Silêncio, concentração e mãos ávidas sobre tabuleiros. Olhos com baixa visão também se movimentam. Este foi o cenário registrado no salão em que ocorreram as partidas da final da Copa Brasil de Xadrez para Deficientes Visuais 2022, na manhã deste domingo (4), no centro de Porto Alegre.
A disputa, que envolveu 22 jogadores totalmente sem visão ou com baixa visão, teve início na quinta-feira ( 1º) e foi concluída na manhã deste domingo. O número de competidores era 30, mas por problemas em rodovias do Paraná e de Santa Catarina, em função de chuvas, oito não conseguiram chegar.
A competição foi organizada pela Federação Brasileira de Xadrez para Deficientes Visuais e reuniu enxadristas classificados nas quatro etapas nacionais. Em função da pandemia, o encontro não era realizado havia dois anos.
Voltando ao cenário, no salão situado em um hotel no Centro, as mãos são os olhos. Com tabuleiros adaptados, os jogadores apalpam as peças — que têm pinos para ficarem fixadas e não saírem do lugar durante a análise com as mãos — e planejam o ataque.
Ah, outro diferencial: cada jogador tem um tabuleiro. Então, quem faz a jogada comunica ao concorrente, que vai posicionando as peças em seu próprio tabuleiro para depois fazer seu lance. Isso evita que quatro mãos percorram o mesmo tabuleiro, o que poderia confundir os competidores.
Já as casas pretas têm altura diferente das brancas e as peças têm suas cores identificadas pelo tato: uma delas pode ser mais áspera. O braile também ajuda: na borda do tabuleiro, ficam escritos em braile o número e a letra a que corresponde cada casa.
Transformador
E é neste universo que o estudante morador de Brasília Luiz Eduardo Fonseca Dorneles, 15 anos, está mergulhado desde os 10 anos. Quando tinha 11 anos, ele passou por Porto Alegre em uma etapa da Copa Brasil. Neste domingo, enfrentou o colega Felipe Bento, do Paraná, e a partida deu empate. Janaína Chaves Fonseca, mãe de Luiz Eduardo, conta que o jogo mudou a vida do filho cego, que tinha problemas em seguir regras e ter paciência:
— Ele teve um professor que moldava ele mais como pessoa do que como jogador.
Luiz Eduardo passa pela Capital a cada quatro meses para exames de rotina, já que foi em Porto Alegre que fez um transplante renal.
Já para Vinícius Ricei, 23 anos, o domingo foi de vitória. Bicampeão pan-americano, ele foi o grande vencedor da copa neste ano. Com baixa visão no olho direito e cego do olho esquerdo, ele usa tabuleiro sem adaptação. De São Paulo, conta que aprendeu a jogar na escola aos 10 anos e começou os treinos aos 14 anos.

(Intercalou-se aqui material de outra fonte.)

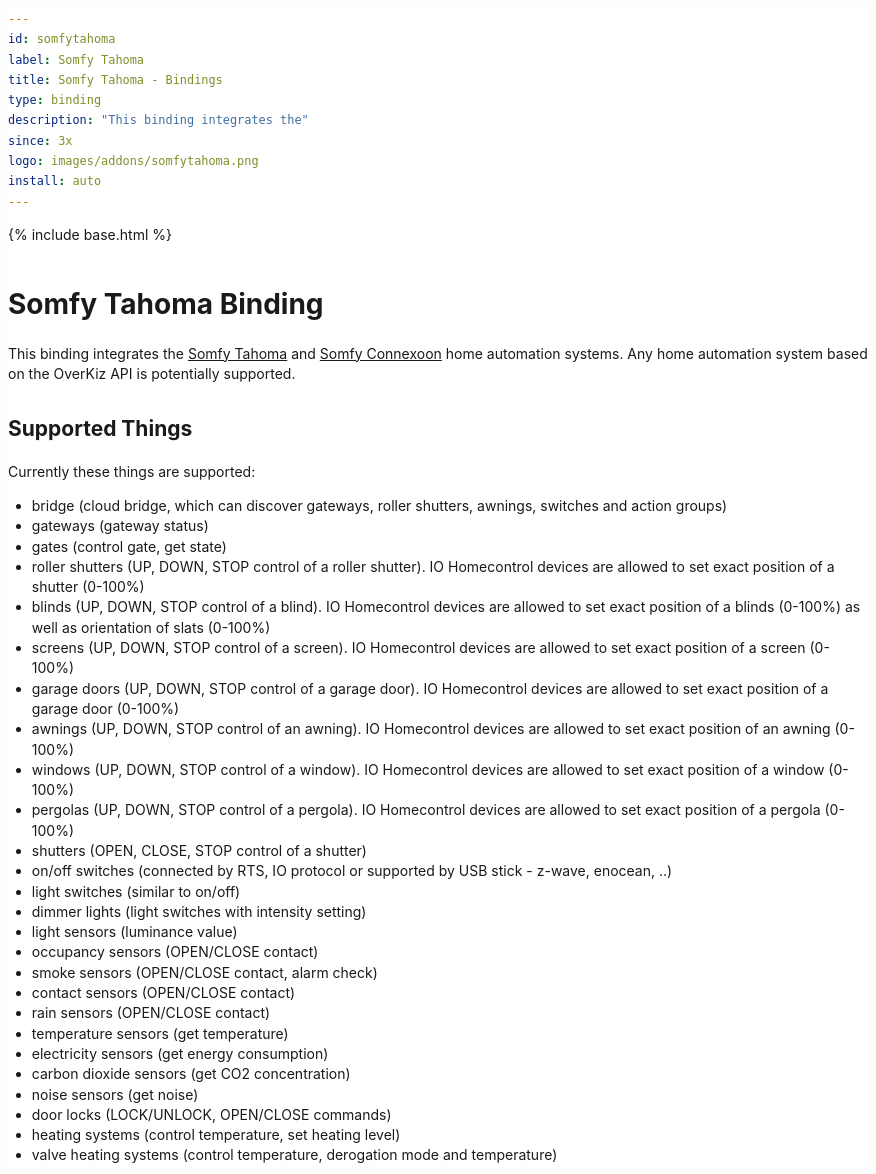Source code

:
 ```yaml
---
id: somfytahoma
label: Somfy Tahoma
title: Somfy Tahoma - Bindings
type: binding
description: "This binding integrates the"
since: 3x
logo: images/addons/somfytahoma.png
install: auto
---
```




{% include base.html %}

# Somfy Tahoma Binding

This binding integrates the
[Somfy Tahoma](https://www.somfy.fr/produits/1811478/)
and
[Somfy Connexoon](https://www.somfy.fr/produits/1811429/)
home automation systems.
Any home automation system based on the OverKiz API is potentially supported.

## Supported Things

 Currently these things are supported:

- bridge (cloud bridge, which can discover gateways, roller shutters, awnings, switches and action groups)
- gateways (gateway status)
- gates (control gate, get state)
- roller shutters (UP, DOWN, STOP control of a roller shutter). IO Homecontrol devices are allowed to set exact position of a shutter (0-100%)
- blinds (UP, DOWN, STOP control of a blind). IO Homecontrol devices are allowed to set exact position of a blinds (0-100%) as well as orientation of slats (0-100%)
- screens (UP, DOWN, STOP control of a screen). IO Homecontrol devices are allowed to set exact position of a screen (0-100%)
- garage doors (UP, DOWN, STOP control of a garage door). IO Homecontrol devices are allowed to set exact position of a garage door (0-100%)
- awnings (UP, DOWN, STOP control of an awning). IO Homecontrol devices are allowed to set exact position of an awning (0-100%)
- windows (UP, DOWN, STOP control of a window). IO Homecontrol devices are allowed to set exact position of a window (0-100%)
- pergolas (UP, DOWN, STOP control of a pergola). IO Homecontrol devices are allowed to set exact position of a pergola (0-100%)
- shutters (OPEN, CLOSE, STOP control of a shutter)
- on/off switches (connected by RTS, IO protocol or supported by USB stick - z-wave, enocean, ..)
- light switches (similar to on/off)
- dimmer lights (light switches with intensity setting)
- light sensors (luminance value)
- occupancy sensors (OPEN/CLOSE contact)
- smoke sensors (OPEN/CLOSE contact, alarm check)
- contact sensors (OPEN/CLOSE contact)
- rain sensors (OPEN/CLOSE contact)
- temperature sensors (get temperature)
- electricity sensors (get energy consumption)
- carbon dioxide sensors (get CO2 concentration)
- noise sensors (get noise)
- door locks (LOCK/UNLOCK, OPEN/CLOSE commands)
- heating systems (control temperature, set heating level)
- valve heating systems (control temperature, derogation mode and temperature)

— Treinei judô e natação, mas foi com o xadrez que me identifiquei. E agora é um momento de muita realização — comemorou o campeão.
Não menos satisfeito estava Oneide de Souza Figueiredo, diretor de programação e eventos da federação e derrotado pelo parceiro Olyntho Vitoria Meireles.
— Eu estava bem na partida, mas estou organizando o almoço que teremos depois para fazer as premiações. Estou com a cabeça aqui e lá — disse, bem-humorado.
Oneide, que é s servidor do Tribunal de Contas do Estado, explicou outra curiosidade do jogo: a gravação de cada jogada. Quem é cego, usa pequenos gravadores para registrar cada passo. Quem tem baixa visão, costuma anotar em papel. O registro é importante pois, depois, todas as transcrições vão para o computador e servem para mostrar o histórico e pontuação de cada jogador.
— O xadrez é um esporte milenar e atual, que desenvolve todos os sentidos, o raciocínio, a lógica, a postura, o comportamento — destacou Oneide.
Como representante da federação, Oneide fez ainda agradecimentos a apoiadores da competição: o Tribunal de Contas do Estado, o Exército e a Imobiliária Menino Deus.